What is being asked: Select every line of the data below that contains the string "nvars". Case counts.
══ Exercise materials
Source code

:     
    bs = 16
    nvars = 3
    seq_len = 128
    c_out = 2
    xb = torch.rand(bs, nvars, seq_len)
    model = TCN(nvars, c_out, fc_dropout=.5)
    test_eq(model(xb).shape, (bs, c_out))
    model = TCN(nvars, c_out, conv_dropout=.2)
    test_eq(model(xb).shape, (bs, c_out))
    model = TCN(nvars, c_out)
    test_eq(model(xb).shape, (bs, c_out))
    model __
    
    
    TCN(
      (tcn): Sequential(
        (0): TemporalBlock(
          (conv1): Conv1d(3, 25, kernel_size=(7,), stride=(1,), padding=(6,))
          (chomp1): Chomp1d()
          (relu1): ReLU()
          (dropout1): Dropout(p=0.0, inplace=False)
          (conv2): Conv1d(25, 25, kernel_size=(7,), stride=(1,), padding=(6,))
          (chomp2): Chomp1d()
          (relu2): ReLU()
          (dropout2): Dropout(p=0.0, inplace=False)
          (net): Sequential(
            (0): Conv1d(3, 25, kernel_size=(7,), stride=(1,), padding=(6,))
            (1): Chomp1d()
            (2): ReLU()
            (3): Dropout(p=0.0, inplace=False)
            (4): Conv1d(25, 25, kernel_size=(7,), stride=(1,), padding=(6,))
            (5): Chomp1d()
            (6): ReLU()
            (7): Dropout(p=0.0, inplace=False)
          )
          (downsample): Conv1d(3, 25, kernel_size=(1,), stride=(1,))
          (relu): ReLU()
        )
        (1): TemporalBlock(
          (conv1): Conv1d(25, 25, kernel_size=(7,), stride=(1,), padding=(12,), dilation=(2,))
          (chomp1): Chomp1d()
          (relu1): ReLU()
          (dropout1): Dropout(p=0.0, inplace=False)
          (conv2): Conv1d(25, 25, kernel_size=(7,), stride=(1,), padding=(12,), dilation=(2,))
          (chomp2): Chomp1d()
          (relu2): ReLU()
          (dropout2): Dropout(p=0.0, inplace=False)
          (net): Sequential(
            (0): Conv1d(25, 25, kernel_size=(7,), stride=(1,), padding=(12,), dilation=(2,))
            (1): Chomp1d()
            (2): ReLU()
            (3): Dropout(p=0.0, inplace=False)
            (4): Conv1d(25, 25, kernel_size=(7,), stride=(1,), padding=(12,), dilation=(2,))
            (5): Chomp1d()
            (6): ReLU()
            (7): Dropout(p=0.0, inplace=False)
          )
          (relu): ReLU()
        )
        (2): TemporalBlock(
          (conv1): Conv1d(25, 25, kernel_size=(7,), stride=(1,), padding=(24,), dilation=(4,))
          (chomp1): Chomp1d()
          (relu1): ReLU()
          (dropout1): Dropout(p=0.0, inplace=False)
════
Exercise response:
    nvars = 3
    xb = torch.rand(bs, nvars, seq_len)
    model = TCN(nvars, c_out, fc_dropout=.5)
    model = TCN(nvars, c_out, conv_dropout=.2)
    model = TCN(nvars, c_out)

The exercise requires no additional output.